In a massive u-turn since the controversial Cabinet reshuffle in March, ANC secretary general Gwede Mantashe and chief whip Jackson Mthembu are scrambling to prevent MPs from revolting against Zuma in the vote of no confidence on Tuesday.
It's a fight for political survival, not only among those in top echelons of the ANC but throughout the NEC, says analyst Ralph Mathekga.
"Mantashe and Mthembu have become sober," Mathekga told HuffPost SA. "They have realised the implication that if Mr Zuma is gone, the ANC is gone."
He said both find themselves in an impossible position. Neither has a problem with "going after Zuma" but both understand that "you can't go for Zuma without going for the ANC at this point".
"They've allowed a situation in which Mr Zuma's politics have become intricately linked to that of the ANC to a point where for them to try and save the party from losing power, they will have to save Zuma," he remarked.
Mantashe and Mthembu are among those trying by all means to implore ANC members to keep issues around Zuma "in-house", Mathekga said. "They are trying to say [they] have a problem with Zuma, might just convince him to go a few months down the line after December... but acting hastily might lose them power," he said.

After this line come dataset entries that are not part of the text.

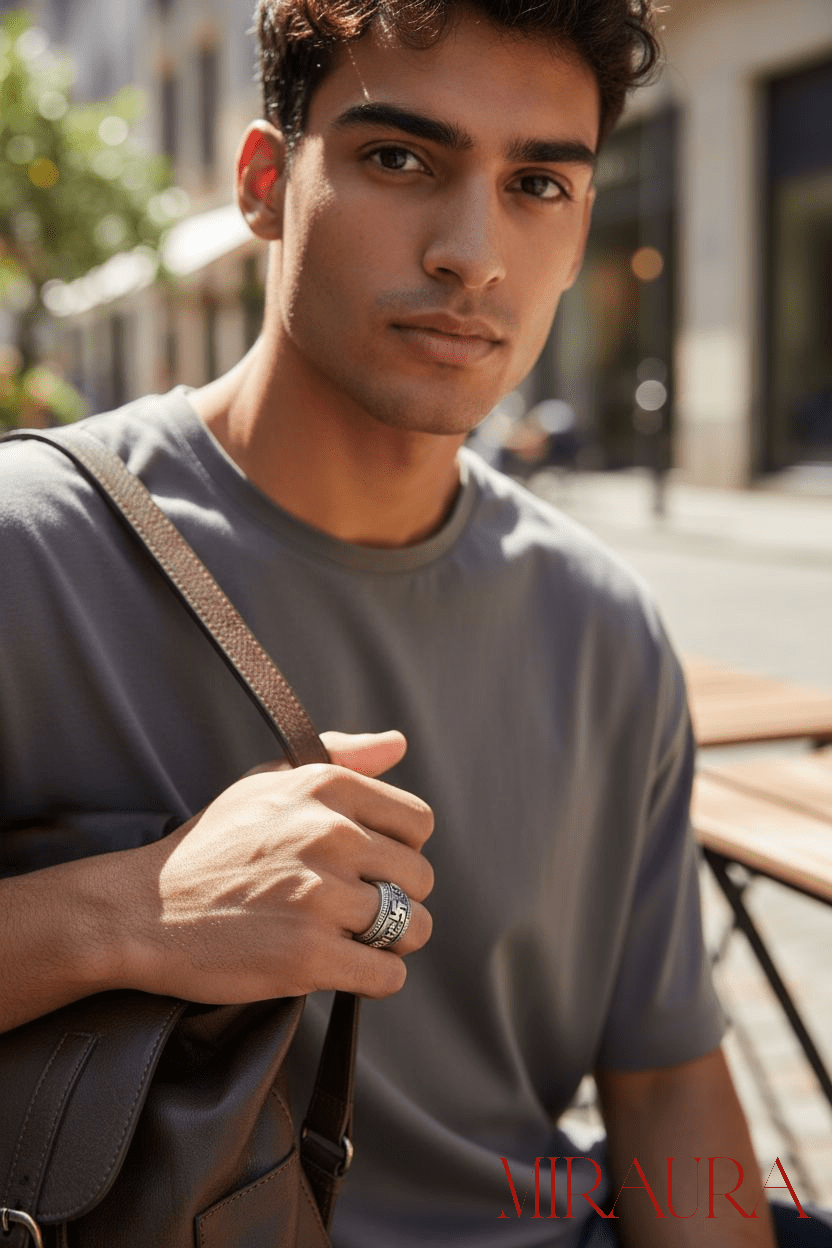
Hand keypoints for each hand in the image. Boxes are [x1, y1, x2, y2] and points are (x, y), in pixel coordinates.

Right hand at [122, 730, 433, 1002]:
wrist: (141, 910)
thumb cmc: (211, 846)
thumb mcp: (268, 781)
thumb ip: (340, 758)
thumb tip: (398, 742)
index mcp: (325, 786)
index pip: (418, 822)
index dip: (400, 850)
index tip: (369, 866)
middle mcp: (330, 833)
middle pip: (420, 877)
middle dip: (395, 898)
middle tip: (352, 909)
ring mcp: (320, 895)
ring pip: (412, 928)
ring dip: (390, 943)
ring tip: (350, 939)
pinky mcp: (308, 955)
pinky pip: (388, 975)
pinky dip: (374, 980)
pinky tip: (342, 968)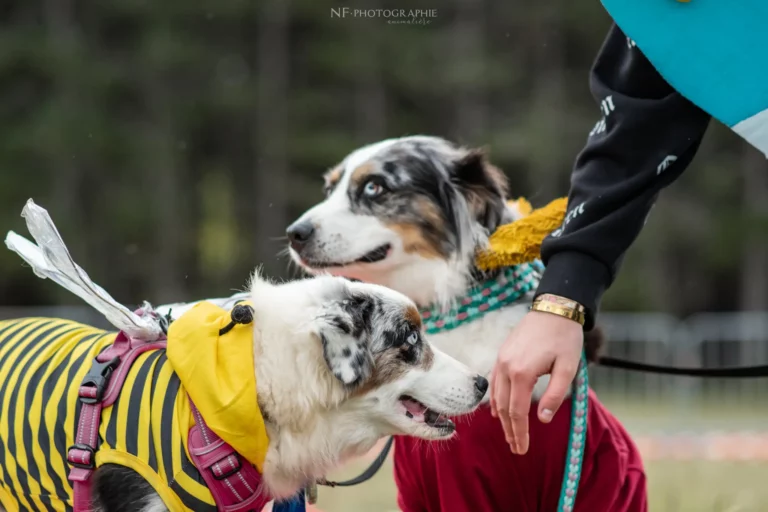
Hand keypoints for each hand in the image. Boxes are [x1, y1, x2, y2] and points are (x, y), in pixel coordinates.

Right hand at [490, 310, 582, 453]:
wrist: (553, 309)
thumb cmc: (564, 339)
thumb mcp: (567, 369)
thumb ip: (555, 396)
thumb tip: (543, 420)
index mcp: (522, 373)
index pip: (517, 412)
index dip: (520, 433)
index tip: (522, 449)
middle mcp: (506, 368)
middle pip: (504, 407)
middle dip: (510, 430)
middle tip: (516, 448)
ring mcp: (501, 360)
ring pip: (496, 396)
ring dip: (502, 417)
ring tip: (509, 434)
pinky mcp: (501, 354)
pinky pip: (494, 382)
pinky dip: (495, 399)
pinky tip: (498, 410)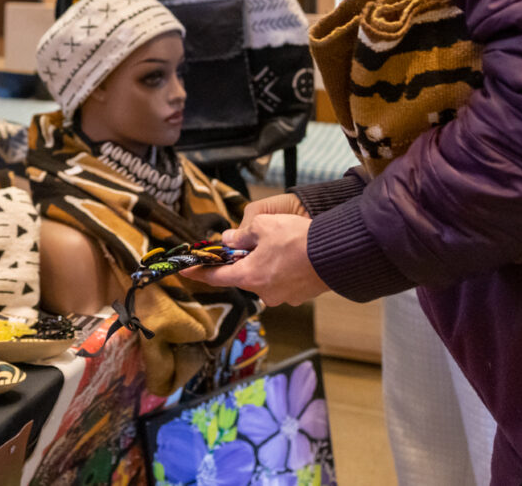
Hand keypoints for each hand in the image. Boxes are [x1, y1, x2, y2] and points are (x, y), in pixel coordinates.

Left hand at [184, 211, 329, 307]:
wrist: (335, 253)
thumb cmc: (297, 238)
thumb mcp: (263, 226)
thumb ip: (241, 235)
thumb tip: (228, 240)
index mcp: (250, 277)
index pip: (216, 277)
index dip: (199, 273)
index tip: (186, 272)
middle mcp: (264, 292)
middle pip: (244, 276)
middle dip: (244, 261)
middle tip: (251, 243)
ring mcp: (283, 296)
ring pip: (266, 278)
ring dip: (266, 265)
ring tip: (279, 245)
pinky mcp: (300, 295)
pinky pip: (284, 281)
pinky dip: (283, 270)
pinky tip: (293, 255)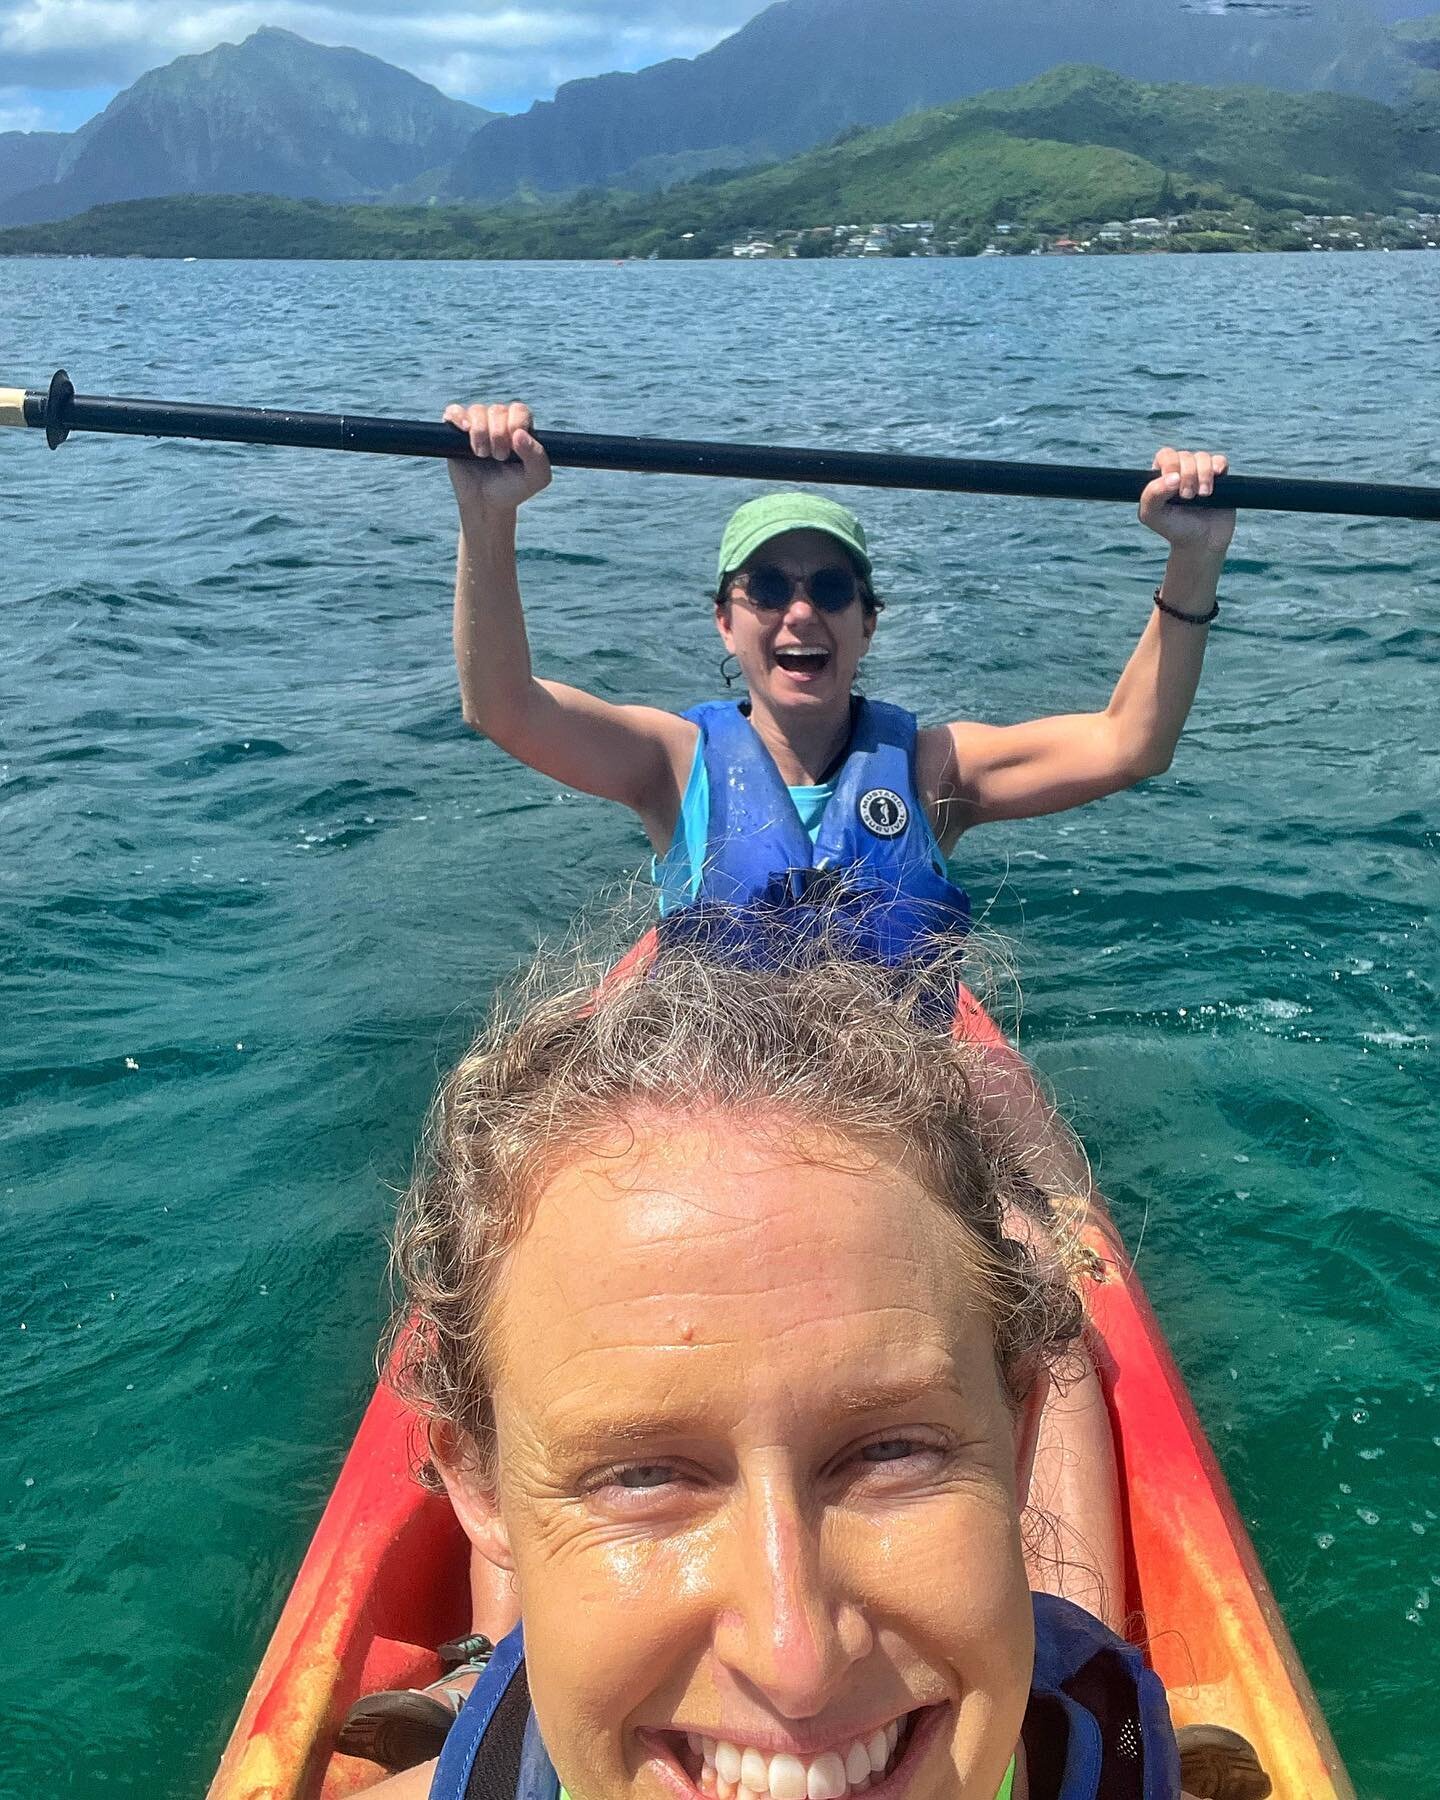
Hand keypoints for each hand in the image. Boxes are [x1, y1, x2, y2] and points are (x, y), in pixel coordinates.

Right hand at [443, 401, 551, 515]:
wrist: (487, 504)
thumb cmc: (514, 489)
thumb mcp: (536, 478)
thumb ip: (537, 456)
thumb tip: (519, 434)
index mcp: (520, 427)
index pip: (519, 410)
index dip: (515, 425)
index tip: (512, 449)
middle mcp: (499, 421)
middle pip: (497, 410)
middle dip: (498, 435)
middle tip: (499, 457)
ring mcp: (477, 424)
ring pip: (477, 411)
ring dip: (480, 432)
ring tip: (482, 455)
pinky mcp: (456, 431)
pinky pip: (453, 412)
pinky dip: (457, 417)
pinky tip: (464, 430)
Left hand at [1139, 447, 1234, 553]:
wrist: (1202, 543)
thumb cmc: (1173, 528)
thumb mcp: (1152, 515)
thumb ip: (1152, 494)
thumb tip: (1174, 477)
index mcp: (1162, 476)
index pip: (1166, 455)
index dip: (1171, 465)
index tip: (1174, 486)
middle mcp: (1181, 471)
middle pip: (1185, 456)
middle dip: (1188, 475)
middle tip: (1187, 496)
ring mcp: (1200, 473)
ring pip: (1203, 457)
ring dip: (1203, 475)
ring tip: (1203, 495)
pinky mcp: (1220, 477)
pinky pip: (1220, 460)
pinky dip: (1218, 466)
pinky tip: (1218, 476)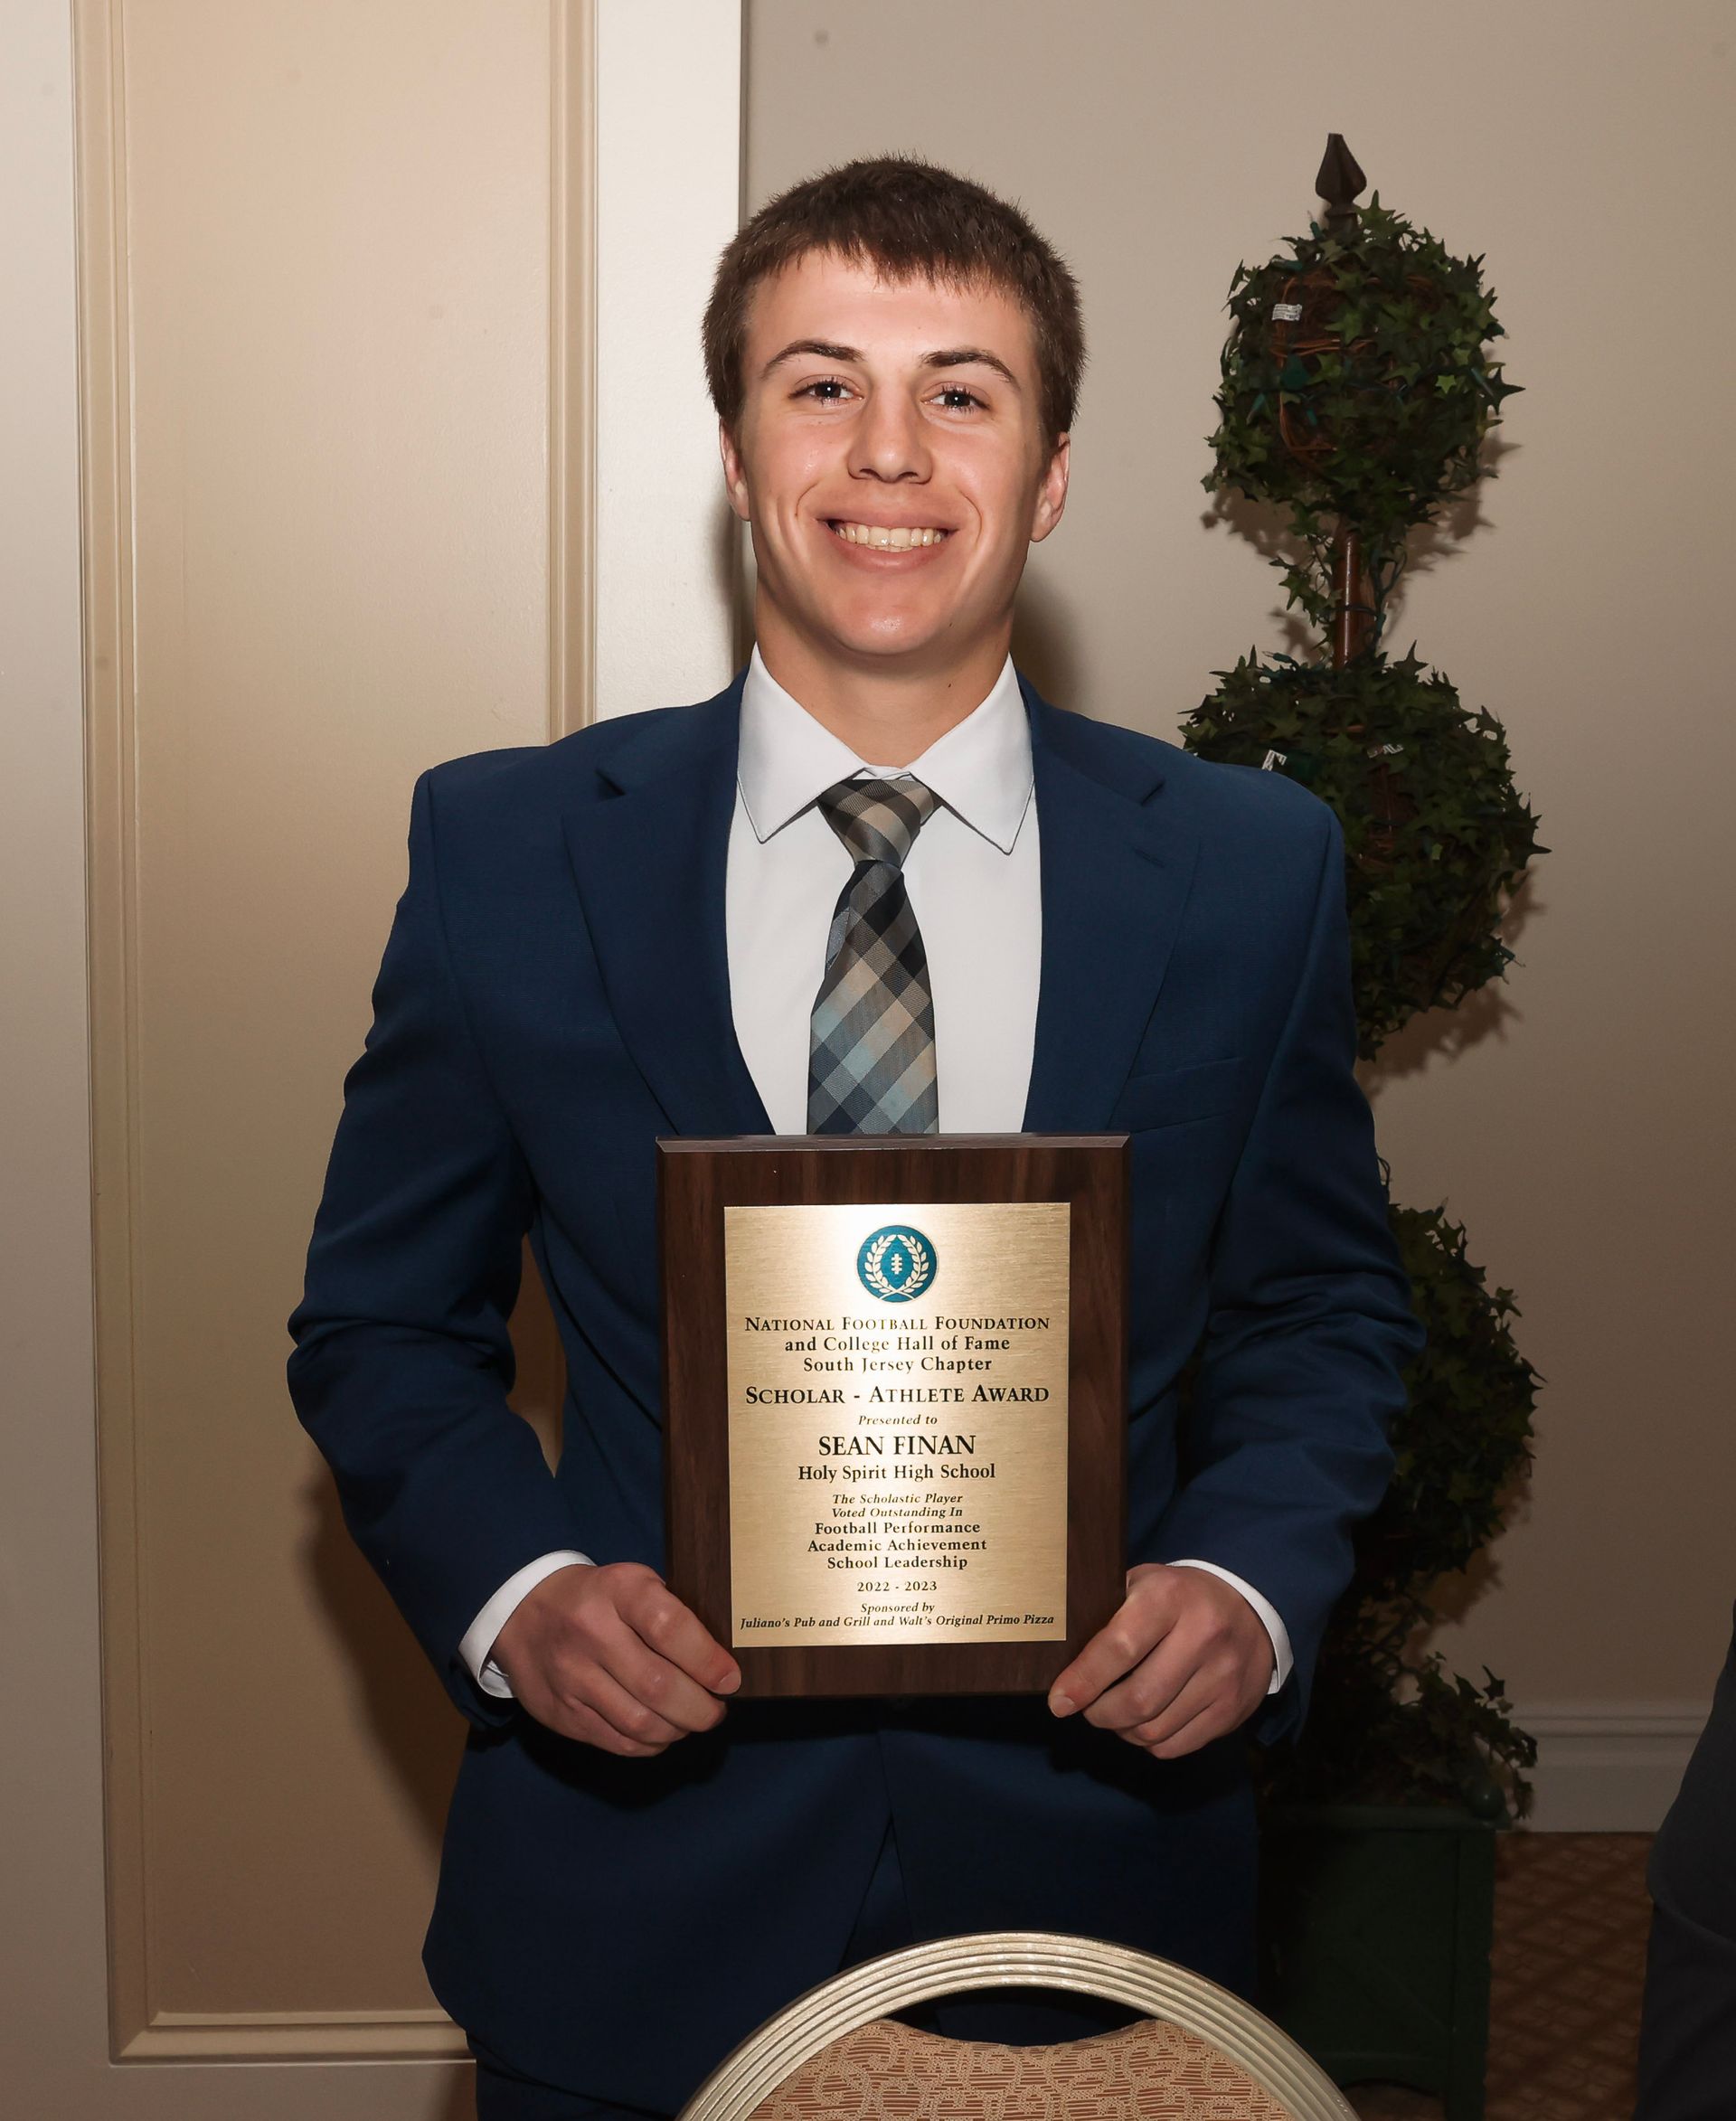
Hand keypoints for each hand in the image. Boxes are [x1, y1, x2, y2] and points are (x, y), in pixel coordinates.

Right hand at [490, 1562, 740, 1755]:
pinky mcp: (561, 1713)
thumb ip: (672, 1612)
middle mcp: (592, 1633)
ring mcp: (572, 1677)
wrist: (524, 1613)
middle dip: (700, 1708)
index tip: (730, 1680)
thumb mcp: (633, 1583)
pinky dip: (649, 1744)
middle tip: (716, 1710)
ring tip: (691, 1721)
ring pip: (639, 1722)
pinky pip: (616, 1741)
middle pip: (657, 1686)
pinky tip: (661, 1732)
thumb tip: (721, 1660)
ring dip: (678, 1730)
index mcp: (618, 1591)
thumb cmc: (598, 1598)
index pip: (669, 1628)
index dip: (707, 1660)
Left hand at [1046, 1563, 1273, 1757]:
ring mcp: (1222, 1677)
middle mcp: (1202, 1637)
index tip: (1059, 1701)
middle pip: (1138, 1700)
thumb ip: (1108, 1611)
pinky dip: (1149, 1742)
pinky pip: (1176, 1746)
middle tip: (1086, 1708)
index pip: (1120, 1647)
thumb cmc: (1180, 1596)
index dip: (1084, 1680)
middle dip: (1099, 1713)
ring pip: (1155, 1729)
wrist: (1251, 1609)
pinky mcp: (1232, 1710)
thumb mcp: (1145, 1583)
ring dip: (1122, 1730)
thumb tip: (1063, 1657)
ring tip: (1113, 1714)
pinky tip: (1143, 1723)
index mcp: (1170, 1598)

ANC top leaders 'Mantash'd' to stay alive
Mantashe and Mthembu's views on Zuma -- whether implicit or overt -- have changed remarkably since the seismic cabinet reshuffle months ago, Mathekga noted. Zuma's widely anticipated move saw some concerned ministers -- including Pravin Gordhan, Mcebisi Jonas and Derek Hanekom -- unceremoniously kicked to the curb in Zuma's most controversial reshuffle in March.
At the time, Mthembu publicly denounced Gordhan and Jonas' shock removal from Treasury based on a suspect intelligence report linked to President Zuma. Their crimes, Mthembu stated, had been their incorruptibility and "defence and protection of our public purpose with the highest levels of integrity and morality".
In October the previous year, Mthembu proposed the entire ANC NEC step down after the party's dismal performance in the August 2016 elections. The chief whip, with the secretary general, at the time were reported to have shown moral support to Gordhan who was to face charges of fraud at the behest of the National Prosecuting Authority's Shaun Abrahams.
Their support for Gordhan was interpreted as a tacit vote of no confidence against Zuma, News24 reported.
Fast forward a few months to last week Friday, Mthembu had changed tunes. He decried efforts to get rid of the president through a vote of no confidence, adding it would be "tantamount to throwing a nuclear bomb" at the country. He was, however, at pains to convince the public the ANC has been responsive to deep discontent with the party in society and, specifically the series of successive and turbulent removals of ministers as far back as Nhlanhla Nene, also from Treasury, in 2015.
Despite obvious discontent with the state of the party, Mthembu said ANC MPs would vote against the 8 August motion "because it is a crude and populist attempt to unseat a popularly elected president".
Mantashe, the long-standing secretary-general of the party, reacted with similar dismay at Zuma's infamous midnight reshuffle, the morning after saying it felt like the list of new ministers "had been developed elsewhere and given to us [by Zuma] to legitimise it".
In a matter of days, he made a swift u-turn -- alongside Zweli Mkhize and deputy president Cyril Ramaphosa who were also openly critical of the reshuffle -- apologising for criticising the president in public and, since, sticking to the official party line.
Mathekga said many across the party have followed suit in order to protect their political careers and livelihoods. "This is their lifeline... their breadline," he stressed.
"Sad as it is, most of our MPs do not know how else to make a living except being where they are".
'The ANC is scared... and slowly committing suicide'
Professor Susan Booysen of the Wits School of Government agreed that people within the ANC, including a vast number of MPs, are fighting for political survival.
"They are aware they will be disciplined, pushed out of the party and as MPs, and out of positions of salaries if they dare to dissent in an open vote [on August 8]," she said.
Despite mounting dissent within ANC ranks across the board, both Booysen and Mathekga predict the ANC will ultimately stand behind its leader, even if at the expense of public trust.
"The degree of the president's indefensibility has escalated largely. So ANC MPs are really putting their integrity, credibility and public esteem on the line much more, even more than previously, should they continue supporting their president," she remarked.
If Zuma survives this, his eighth vote of no confidence, Booysen anticipates public trust in the ANC will continue to dissipate.
"The ANC is in this very big predicament by keeping the president," she said. "If they cannot definitively regain loyalty and trust from the people... they are continuing on the track [on which] they are really committing suicide".